SergioMoro

O destino de Pequod

26.03.21

​“Chamem-me de Ismael.” Com essa breve sentença se inicia Moby Dick, de Herman Melville, uma das aberturas de livros mais conhecidas da literatura. O recurso narrativo é a porta de entrada para o relato testemunhal da história do Capitão Ahab e sua obstinação para capturar e matar Moby Dick, a grande baleia branca. Os tripulantes do navio baleeiro, o Pequod, são seus reféns e compartilharão o destino fatal do capitão enlouquecido. Além das descrições realistas da prática de caça à baleia no século XIX e dos recursos retóricos e poéticos da escrita de Melville, Moby Dick é acima de tudo uma história sobre a obsessão e a loucura que muitas vezes a acompanham.

​Há várias interpretações sobre a caça à baleia branca. Para alguns, ela representa a luta do homem contra a natureza ou contra o próprio destino. Para outros, a baleia é a encarnação do puro mal, enquanto há quem vislumbre a sua caça irracional como uma metáfora sobre a tentativa fútil do homem desobrepujar Deus. Como diz o próprio Ahab, “os objetos vísiveis não são mais do que máscaras de papelão” — atrás deles, assim, pode-se encontrar qualquer coisa, a depender da interpretação. A história pode ser utilizada como metáfora para vários empreendimentos ou acontecimentos humanos, nos quais a busca sem freios por objetivos inalcançáveis resultaram em tragédia.

​A busca pelo poder e pela manutenção do poder é uma delas. Quem exerce o poder quer nele permanecer, seja pelo prazer de exercer o poder ou pelo próprio temor de perdê-lo. Mas o poder sem finalidade é vazio. A questão fundamental é se há um projeto que transcende o mero exercício autorreferente do poder pessoal. Não me convenço dos conselhos de Maquiavel, constantes em O Príncipe, para manutenção do poder. Melhor ser temido do que amado pode ser um conselho válido para o século XVI ou para os Bórgias, mas não para os tempos atuais, salvo para candidatos a tiranos.

​Li recente entrevista do ex-presidente Fernando Henrique Cardoso no Estadão reconhecendo brevemente o valor de meu trabalho como juiz e o legado da Lava Jato, mas ressalvando que, como ministro, não teria mostrado “muita apetência”, ou seja, apetite, pelo poder. Não interpretei como uma crítica, mas como um elogio. Ingressei no governo como Ministro da Justiça e Segurança para desenvolver um projeto, não pessoal, mas para o país, de fortalecimento do “rule of law”. Quando verifiquei que, independentemente do que eu fizesse, o projeto não iria adiante, por motivos que já expliquei exaustivamente no passado, eu simplesmente saí. Não sou daqueles que ficaria no cargo apenas pelo cargo ou em busca de miragens.

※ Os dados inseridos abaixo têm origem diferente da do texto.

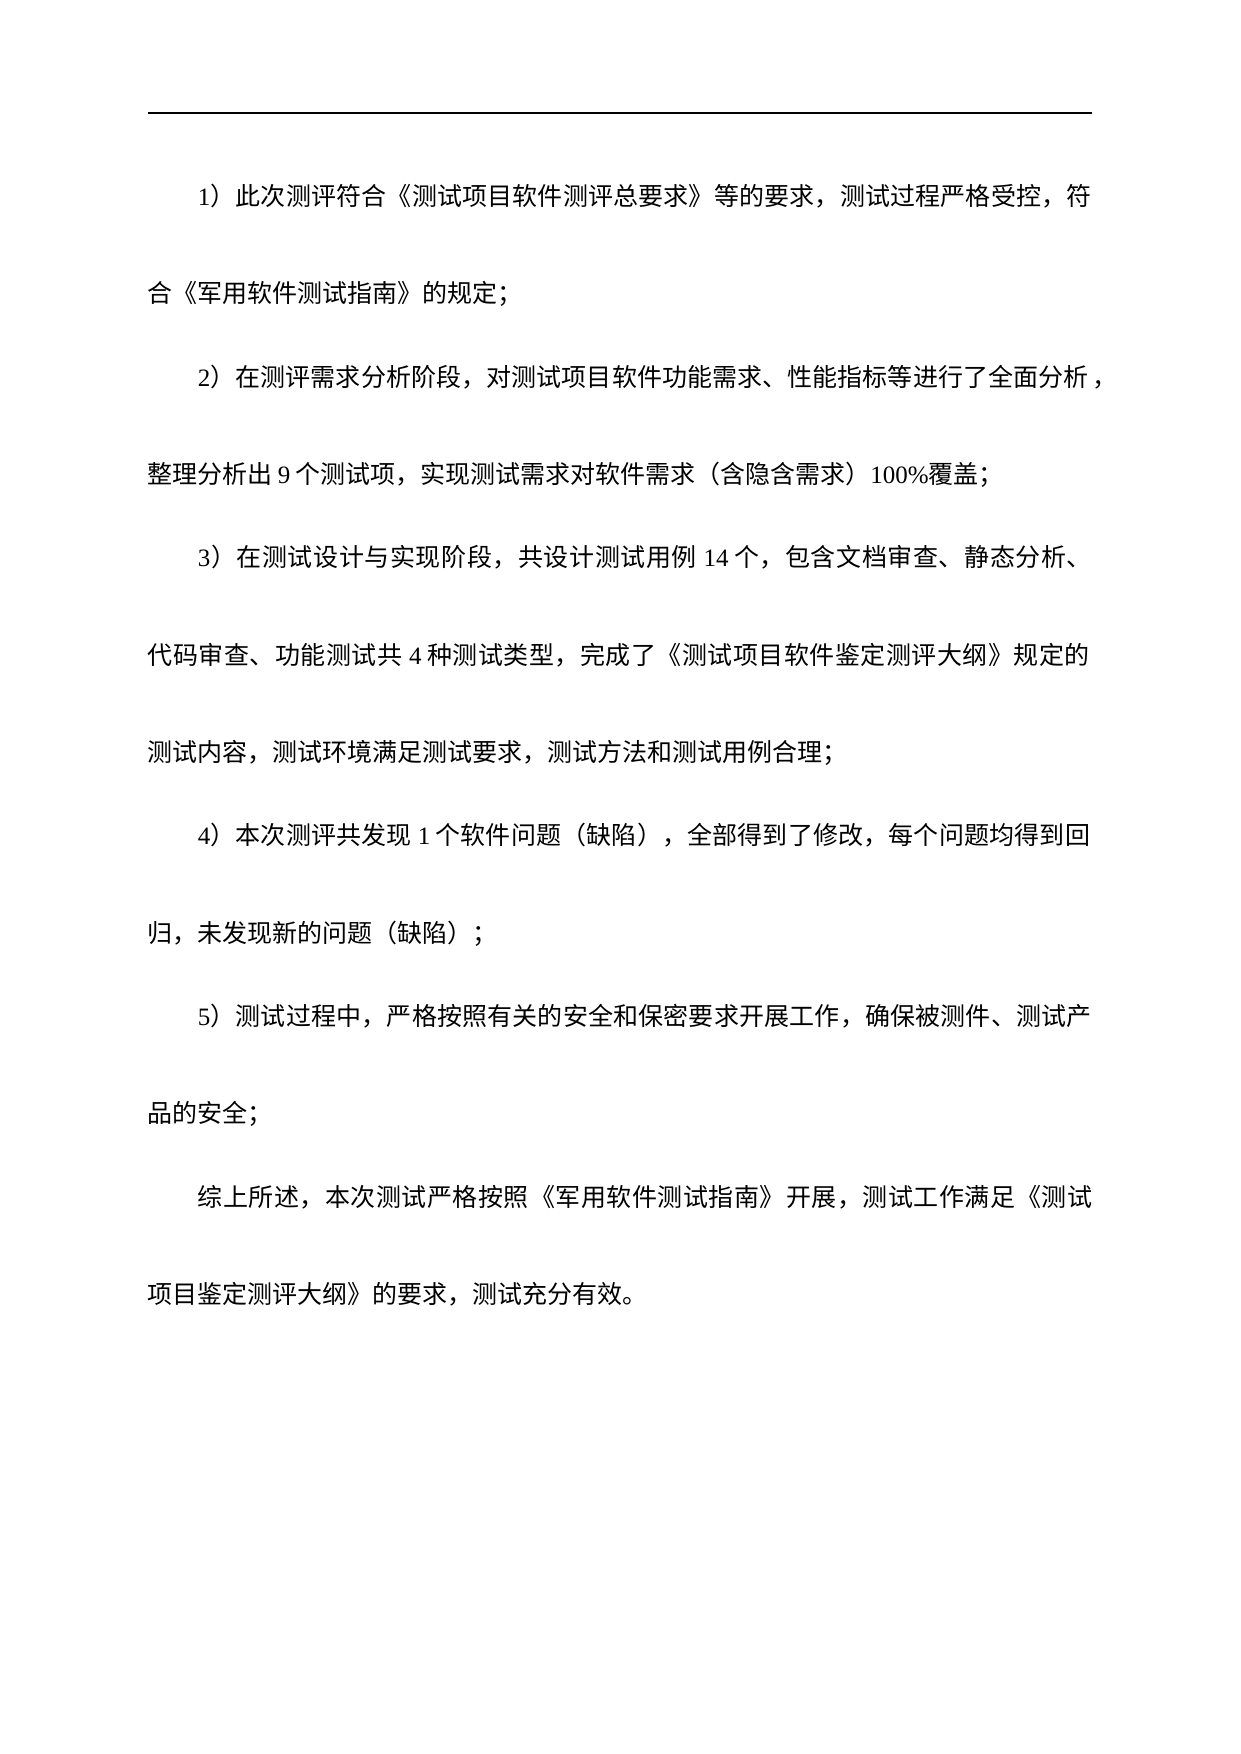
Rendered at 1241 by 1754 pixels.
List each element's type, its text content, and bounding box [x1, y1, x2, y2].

text 4）本次测评共发现1个软件问题（缺陷），全部得到了修改，每个问题均得到回归，未发现新的问题（缺陷）； [148, 801, 1092, 964]
text 综上所述，本次测试严格按照《军用软件测试指南》开展，测试工作满足《测试项目鉴定测评大纲》的要求，测试充分有效。 [148, 1163, 1092, 1325]
text 5）测试过程中，严格按照有关的安全和保密要求开展工作，确保被测件、测试产品的安全； [148, 982, 1092, 1144]
text 1）此次测评符合《测试项目软件测评总要求》等的要求，测试过程严格受控，符合《军用软件测试指南》的规定； [148, 162, 1092, 324]
text 3）在测试设计与实现阶段，共设计测试用例14个，包含文档审查、静态分析、代码审查、功能测试共4种测试类型，完成了《测试项目软件鉴定测评大纲》规定的测试内容，测试环境满足测试要求，测试方法和测试用例合理； [148, 523, 1092, 783]
text 2）在测评需求分析阶段，对测试项目软件功能需求、性能指标等进行了全面分析，整理分析出9个测试项，实现测试需求对软件需求（含隐含需求）100%覆盖； [148, 343, 1092, 505]
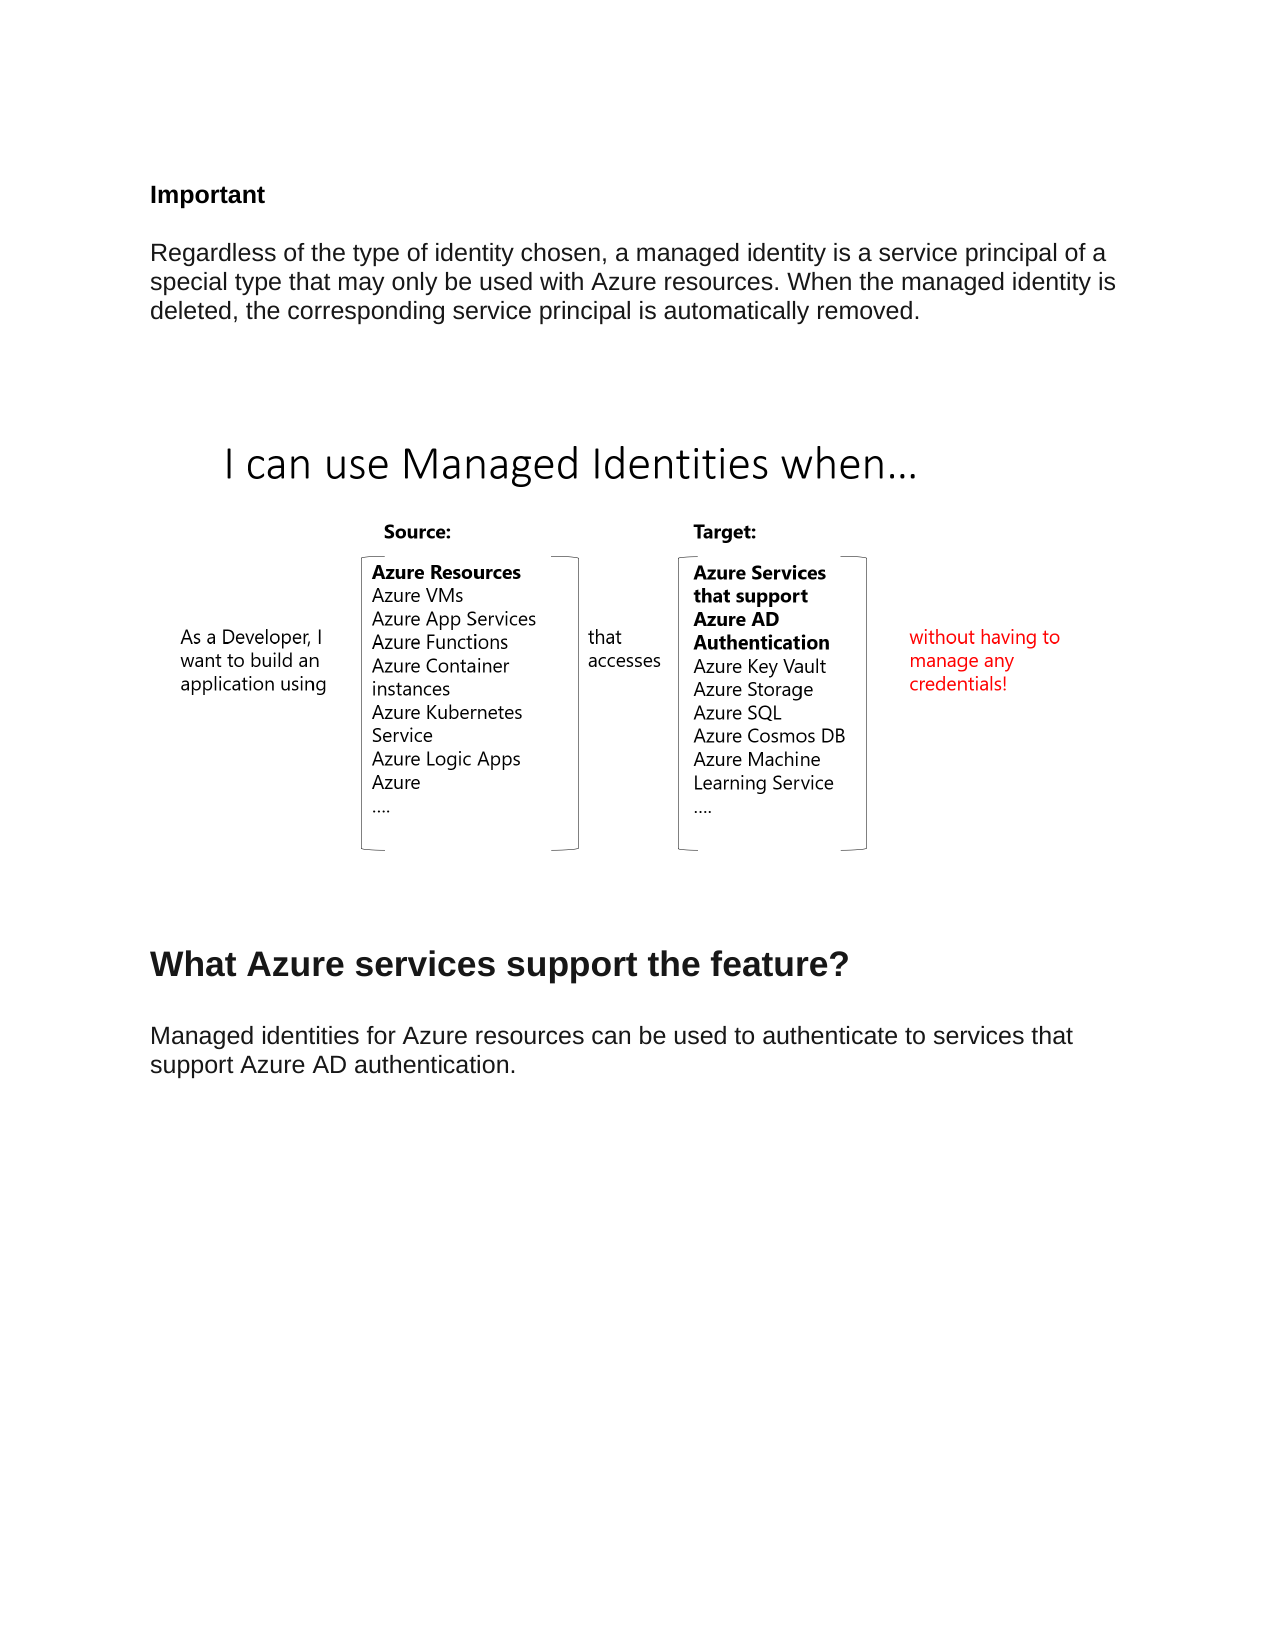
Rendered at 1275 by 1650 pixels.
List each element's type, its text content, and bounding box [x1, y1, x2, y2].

​Mas essa não é a praxe comum no mundo político ou da administração pública. Não raramente o detentor de um cargo o exerce pensando não em fazer o seu melhor, mas, sim, na oportunidade para obter outro cargo maior. Alguns representantes eleitos buscam, desde o primeiro momento, a reeleição, esquecendo que o exercício do poder que lhe foi atribuído tem uma finalidade maior do que a mera continuidade. Fazer a coisa certa sempre exige sacrifícios, inclusive o de ficar longe do poder. Vejo atualmente o Brasil com certa tristeza, mais de 300 mil mortos na pandemia, as dificuldades na economia e o desmantelamento de algumas conquistas institucionais do passado, como o combate à corrupção.

O Brasil parece, às vezes, uma nau sem rumo ou, pior, em direção ao desastre. É claro que o país é maior do que esses problemas e deve superá-los, embora o tempo seja aqui um fator relevante. Não acredito que o povo brasileiro tenha vocação para repetir o destino da tripulação do Pequod.